Data Centricity for Consumer Centricity – Your Key to Omnichannel Business Strategy
Whether you own or work with small business frameworks or the “giants”, data remains the priority – Data trumps everything!
For any business to flourish, working with customer intent data is absolutely essential. In other words, companies having enterprise-wide data management and enterprise-wide analytic capabilities in place are successful in their omnichannel efforts. This, in turn, translates into a seamless experience for the customers, increasing productivity, delivering rapid time to value, and making your brand easier to do business with.
Data integration plays a crucial role in collecting data from myriad sources in the front, middle, and back offices, and finally feeding it to an organization’s data analytics hub. It proves effective in handling problems of having disconnected, channel-specific systems in place, however, fails miserably when employed in conjunction with another channel.
Currently, product information management tools used for online buying or selling activities have schemes that are different from what the core ERP systems use in stores.
For instance, if or when a user invests in something via online shopping mode and wishes to return it back to a store, he or she will experience discrepancy or delay as odds are the stores’ technology will fail to recognize the product. Such loopholes in the system create a crumbling user experience which, in turn, hurts the business rapport terribly.
To ensure access to data sources and locations respectively, along with a crystal-clear landscape, starting from the scratch on smart IT systems is necessary. However, a plethora of omnichannel businesses have accumulated their systems in years, establishing a complex architecture and appending new layers for new channels.
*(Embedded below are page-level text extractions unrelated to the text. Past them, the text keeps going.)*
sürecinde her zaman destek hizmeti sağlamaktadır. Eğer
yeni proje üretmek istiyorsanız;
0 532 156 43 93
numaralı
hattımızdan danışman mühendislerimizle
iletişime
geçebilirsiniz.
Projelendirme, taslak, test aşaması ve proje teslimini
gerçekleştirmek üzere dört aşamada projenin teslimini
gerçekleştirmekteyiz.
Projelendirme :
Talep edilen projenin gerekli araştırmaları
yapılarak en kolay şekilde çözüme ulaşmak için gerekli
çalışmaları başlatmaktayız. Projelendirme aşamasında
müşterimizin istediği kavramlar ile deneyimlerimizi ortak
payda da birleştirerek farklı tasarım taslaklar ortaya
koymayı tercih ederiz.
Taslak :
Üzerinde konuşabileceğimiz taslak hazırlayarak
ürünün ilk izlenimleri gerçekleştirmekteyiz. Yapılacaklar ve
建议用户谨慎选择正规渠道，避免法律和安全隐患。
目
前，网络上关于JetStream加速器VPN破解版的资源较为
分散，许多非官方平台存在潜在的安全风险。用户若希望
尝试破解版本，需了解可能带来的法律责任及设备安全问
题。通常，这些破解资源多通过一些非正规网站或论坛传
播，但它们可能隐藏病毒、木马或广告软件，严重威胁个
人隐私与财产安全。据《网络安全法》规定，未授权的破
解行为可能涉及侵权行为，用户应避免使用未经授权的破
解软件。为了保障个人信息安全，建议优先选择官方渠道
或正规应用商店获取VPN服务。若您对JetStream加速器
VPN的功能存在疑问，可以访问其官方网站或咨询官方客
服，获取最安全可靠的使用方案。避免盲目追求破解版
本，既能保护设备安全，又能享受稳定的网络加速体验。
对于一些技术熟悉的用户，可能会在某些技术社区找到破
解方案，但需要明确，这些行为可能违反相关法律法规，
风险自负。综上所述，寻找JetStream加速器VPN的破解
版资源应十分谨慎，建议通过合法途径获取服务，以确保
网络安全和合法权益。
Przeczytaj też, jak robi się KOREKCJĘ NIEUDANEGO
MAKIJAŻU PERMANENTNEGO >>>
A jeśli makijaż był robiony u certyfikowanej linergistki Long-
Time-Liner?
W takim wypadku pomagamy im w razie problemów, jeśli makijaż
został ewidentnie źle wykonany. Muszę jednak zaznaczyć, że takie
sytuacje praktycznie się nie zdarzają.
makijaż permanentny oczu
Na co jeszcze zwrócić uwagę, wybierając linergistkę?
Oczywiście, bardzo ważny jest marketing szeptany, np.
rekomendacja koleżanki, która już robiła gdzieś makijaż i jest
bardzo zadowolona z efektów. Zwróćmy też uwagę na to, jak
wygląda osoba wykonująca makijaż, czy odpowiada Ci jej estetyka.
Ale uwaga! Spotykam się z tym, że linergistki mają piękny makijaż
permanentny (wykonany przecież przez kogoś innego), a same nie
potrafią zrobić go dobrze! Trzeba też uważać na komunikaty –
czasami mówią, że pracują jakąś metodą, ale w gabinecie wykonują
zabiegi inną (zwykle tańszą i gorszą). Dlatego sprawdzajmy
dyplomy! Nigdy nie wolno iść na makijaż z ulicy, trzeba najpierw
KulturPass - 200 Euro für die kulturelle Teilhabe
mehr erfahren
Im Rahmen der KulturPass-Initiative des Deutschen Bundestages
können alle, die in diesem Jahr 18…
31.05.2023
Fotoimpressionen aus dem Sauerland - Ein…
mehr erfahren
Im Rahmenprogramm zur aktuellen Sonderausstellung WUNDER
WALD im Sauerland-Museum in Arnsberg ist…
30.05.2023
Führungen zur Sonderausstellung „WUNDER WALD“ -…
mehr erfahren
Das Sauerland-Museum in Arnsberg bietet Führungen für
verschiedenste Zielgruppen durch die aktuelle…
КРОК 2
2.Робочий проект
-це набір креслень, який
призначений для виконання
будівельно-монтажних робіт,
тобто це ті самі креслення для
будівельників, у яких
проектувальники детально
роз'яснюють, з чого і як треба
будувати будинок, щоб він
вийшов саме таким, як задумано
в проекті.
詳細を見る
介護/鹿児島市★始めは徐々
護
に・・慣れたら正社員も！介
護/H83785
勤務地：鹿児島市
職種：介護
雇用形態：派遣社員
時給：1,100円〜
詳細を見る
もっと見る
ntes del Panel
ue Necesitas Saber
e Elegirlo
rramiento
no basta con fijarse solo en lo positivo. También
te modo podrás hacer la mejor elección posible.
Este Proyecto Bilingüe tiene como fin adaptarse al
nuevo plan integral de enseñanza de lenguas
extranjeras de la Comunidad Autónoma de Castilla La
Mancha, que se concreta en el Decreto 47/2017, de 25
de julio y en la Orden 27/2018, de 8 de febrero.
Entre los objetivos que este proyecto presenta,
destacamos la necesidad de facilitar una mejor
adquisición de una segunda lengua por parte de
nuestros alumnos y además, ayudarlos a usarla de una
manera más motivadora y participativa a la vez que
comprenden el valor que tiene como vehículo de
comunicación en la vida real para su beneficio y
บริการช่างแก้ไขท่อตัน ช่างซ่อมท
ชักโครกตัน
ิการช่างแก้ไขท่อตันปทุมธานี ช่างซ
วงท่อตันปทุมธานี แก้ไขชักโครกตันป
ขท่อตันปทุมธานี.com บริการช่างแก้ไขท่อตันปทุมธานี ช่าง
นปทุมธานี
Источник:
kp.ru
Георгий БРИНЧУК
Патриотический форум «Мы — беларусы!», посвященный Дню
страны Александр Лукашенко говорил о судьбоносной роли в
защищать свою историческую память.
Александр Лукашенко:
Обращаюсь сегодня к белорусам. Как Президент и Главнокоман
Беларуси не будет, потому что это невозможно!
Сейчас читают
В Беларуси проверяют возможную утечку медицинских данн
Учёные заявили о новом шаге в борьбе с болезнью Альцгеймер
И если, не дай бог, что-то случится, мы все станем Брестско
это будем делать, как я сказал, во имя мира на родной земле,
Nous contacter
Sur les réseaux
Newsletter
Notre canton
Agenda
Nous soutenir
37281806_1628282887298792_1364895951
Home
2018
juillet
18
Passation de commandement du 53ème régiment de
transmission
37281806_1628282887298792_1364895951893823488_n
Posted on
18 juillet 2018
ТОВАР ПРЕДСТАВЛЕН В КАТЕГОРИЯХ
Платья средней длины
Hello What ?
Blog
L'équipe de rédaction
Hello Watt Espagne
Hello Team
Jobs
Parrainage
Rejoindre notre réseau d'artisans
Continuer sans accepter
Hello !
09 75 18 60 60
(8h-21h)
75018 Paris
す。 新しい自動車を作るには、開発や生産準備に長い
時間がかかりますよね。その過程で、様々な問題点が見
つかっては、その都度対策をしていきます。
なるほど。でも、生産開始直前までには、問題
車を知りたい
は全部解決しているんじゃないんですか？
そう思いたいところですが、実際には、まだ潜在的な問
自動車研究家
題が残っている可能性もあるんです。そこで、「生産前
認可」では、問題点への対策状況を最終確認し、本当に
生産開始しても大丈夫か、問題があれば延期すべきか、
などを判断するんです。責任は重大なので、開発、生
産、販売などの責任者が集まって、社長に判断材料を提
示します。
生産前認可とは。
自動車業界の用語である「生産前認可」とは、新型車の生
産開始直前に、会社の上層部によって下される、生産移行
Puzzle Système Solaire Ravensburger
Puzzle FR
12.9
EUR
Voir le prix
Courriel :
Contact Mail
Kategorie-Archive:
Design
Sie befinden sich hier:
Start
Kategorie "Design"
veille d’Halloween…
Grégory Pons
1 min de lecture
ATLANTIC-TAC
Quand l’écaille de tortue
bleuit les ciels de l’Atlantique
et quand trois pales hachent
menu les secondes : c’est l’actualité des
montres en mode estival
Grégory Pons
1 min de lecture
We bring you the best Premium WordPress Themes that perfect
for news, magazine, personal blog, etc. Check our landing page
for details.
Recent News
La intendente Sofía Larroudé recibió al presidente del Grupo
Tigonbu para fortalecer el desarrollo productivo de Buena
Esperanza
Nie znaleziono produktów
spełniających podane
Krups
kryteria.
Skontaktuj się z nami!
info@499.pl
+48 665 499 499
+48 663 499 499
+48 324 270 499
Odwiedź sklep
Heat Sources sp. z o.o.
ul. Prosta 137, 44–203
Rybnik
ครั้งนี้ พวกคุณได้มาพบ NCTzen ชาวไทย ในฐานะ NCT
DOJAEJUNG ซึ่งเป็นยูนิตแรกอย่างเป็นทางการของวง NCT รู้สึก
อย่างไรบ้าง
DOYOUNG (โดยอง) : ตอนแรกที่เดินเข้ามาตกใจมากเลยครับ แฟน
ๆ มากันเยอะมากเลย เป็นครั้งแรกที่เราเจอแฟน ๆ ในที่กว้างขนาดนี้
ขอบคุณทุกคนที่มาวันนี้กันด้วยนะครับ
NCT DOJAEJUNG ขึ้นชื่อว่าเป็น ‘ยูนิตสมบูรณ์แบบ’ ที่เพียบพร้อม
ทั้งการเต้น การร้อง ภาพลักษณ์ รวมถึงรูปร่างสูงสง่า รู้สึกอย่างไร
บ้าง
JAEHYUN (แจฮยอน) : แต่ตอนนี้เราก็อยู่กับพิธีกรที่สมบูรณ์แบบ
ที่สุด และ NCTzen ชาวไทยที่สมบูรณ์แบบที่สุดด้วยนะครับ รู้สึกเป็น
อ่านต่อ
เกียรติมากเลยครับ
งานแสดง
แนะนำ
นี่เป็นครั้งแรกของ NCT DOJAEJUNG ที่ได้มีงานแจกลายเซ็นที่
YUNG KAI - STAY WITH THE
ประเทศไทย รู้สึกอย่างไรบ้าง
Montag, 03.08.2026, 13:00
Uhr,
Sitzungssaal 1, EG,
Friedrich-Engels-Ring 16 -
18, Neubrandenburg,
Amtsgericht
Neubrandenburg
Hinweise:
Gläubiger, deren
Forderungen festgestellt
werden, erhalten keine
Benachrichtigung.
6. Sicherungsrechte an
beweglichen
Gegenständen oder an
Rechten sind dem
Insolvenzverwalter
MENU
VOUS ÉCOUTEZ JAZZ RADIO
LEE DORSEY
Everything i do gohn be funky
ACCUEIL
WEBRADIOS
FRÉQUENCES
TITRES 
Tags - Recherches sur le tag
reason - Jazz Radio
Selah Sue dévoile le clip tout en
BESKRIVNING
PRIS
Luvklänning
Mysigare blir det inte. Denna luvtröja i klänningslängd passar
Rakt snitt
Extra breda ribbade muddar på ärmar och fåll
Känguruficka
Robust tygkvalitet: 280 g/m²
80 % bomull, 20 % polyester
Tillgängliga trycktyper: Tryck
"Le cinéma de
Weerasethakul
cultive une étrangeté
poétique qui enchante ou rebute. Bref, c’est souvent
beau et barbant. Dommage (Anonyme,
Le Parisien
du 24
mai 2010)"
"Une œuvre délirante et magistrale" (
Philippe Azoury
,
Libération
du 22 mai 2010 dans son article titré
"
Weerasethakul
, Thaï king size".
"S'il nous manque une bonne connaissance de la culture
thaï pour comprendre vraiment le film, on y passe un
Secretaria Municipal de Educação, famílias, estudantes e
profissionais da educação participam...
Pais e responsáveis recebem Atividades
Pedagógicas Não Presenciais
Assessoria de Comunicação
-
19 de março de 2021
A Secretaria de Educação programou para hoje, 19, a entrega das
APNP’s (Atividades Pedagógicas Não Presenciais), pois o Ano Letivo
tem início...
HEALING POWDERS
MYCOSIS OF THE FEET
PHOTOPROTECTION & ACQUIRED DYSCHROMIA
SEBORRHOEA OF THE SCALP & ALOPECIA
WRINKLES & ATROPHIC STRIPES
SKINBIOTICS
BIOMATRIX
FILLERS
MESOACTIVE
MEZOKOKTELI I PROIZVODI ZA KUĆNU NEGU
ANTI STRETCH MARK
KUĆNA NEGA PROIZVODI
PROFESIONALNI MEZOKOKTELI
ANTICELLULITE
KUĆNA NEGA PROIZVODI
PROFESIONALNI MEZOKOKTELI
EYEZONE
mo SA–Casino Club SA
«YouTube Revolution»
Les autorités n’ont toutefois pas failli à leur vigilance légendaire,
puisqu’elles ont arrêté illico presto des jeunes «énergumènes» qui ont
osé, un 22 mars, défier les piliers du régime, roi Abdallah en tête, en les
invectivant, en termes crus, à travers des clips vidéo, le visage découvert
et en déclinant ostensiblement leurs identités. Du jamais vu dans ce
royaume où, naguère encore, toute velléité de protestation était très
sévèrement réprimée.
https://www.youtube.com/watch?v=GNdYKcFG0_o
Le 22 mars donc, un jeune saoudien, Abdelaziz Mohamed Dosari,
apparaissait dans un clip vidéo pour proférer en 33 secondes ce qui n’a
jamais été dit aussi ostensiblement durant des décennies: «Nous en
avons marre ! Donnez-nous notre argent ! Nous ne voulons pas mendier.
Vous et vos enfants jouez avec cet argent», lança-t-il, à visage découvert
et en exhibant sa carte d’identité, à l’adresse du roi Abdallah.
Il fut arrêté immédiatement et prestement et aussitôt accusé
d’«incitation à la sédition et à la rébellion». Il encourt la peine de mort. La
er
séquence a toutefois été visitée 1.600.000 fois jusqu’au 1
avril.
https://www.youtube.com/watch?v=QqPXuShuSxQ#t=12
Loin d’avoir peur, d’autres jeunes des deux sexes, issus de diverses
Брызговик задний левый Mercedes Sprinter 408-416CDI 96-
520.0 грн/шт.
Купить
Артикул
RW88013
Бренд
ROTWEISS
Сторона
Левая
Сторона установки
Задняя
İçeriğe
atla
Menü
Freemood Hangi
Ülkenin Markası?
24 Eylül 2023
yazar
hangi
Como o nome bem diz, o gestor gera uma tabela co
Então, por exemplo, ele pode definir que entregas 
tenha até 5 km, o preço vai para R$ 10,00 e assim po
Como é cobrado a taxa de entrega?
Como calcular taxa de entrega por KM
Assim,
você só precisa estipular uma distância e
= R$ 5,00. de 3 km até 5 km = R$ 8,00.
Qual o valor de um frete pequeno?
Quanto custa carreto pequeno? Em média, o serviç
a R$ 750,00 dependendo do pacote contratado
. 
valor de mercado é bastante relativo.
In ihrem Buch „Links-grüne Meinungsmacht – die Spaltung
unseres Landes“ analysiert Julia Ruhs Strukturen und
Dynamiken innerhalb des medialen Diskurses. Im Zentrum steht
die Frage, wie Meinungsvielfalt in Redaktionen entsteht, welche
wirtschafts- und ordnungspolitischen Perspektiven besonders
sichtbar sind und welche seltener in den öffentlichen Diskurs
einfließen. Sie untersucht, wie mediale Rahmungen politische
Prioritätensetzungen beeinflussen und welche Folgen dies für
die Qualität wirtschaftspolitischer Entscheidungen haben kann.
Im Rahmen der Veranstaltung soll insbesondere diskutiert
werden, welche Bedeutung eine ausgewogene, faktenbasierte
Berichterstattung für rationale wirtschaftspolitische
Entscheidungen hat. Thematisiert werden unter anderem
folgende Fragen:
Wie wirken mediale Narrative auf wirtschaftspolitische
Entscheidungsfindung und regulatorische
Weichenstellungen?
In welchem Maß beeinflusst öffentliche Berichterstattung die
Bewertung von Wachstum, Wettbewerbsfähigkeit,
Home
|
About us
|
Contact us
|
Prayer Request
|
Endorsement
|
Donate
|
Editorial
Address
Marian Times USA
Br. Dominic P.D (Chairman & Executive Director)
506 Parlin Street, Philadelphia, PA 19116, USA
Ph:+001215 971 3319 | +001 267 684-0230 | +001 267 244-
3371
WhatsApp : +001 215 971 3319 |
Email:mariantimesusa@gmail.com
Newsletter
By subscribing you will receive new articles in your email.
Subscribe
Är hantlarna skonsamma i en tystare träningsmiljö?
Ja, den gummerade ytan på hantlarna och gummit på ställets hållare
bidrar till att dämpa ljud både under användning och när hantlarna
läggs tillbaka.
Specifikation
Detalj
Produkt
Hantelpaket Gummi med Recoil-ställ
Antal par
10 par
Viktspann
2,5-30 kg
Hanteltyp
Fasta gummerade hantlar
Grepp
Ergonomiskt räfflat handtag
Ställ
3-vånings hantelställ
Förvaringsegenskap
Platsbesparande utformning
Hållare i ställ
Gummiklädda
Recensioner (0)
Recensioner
So, chances of scraping off such framework and substituting it with a brand-new interconnected system are highly dim.
To keep pace with the evolving data centricity and customer centricity, thereby offering omnichannel business experience, organizations need a central business application that can work in the business ecosystem for unified customer experience.
With this central application, users can onboard customer data faster, work to develop integration flows that establish a connection between applications either residing on the cloud or on-premises that the customer is interacting with, and then use that intent data to feed into supporting systems for a consistent customer experience across all channels, making you easier to do business with.
Offering improved data centricity by ensuring the enterprise’s stronghold on its data analytics, such an application can also increase IT and Business productivity while fast forwarding revenues.
With such an application residing at the center of your business ecosystem, organizations can modernize their onboarding of business data with a self-service approach that delights their customers through unified brand experience.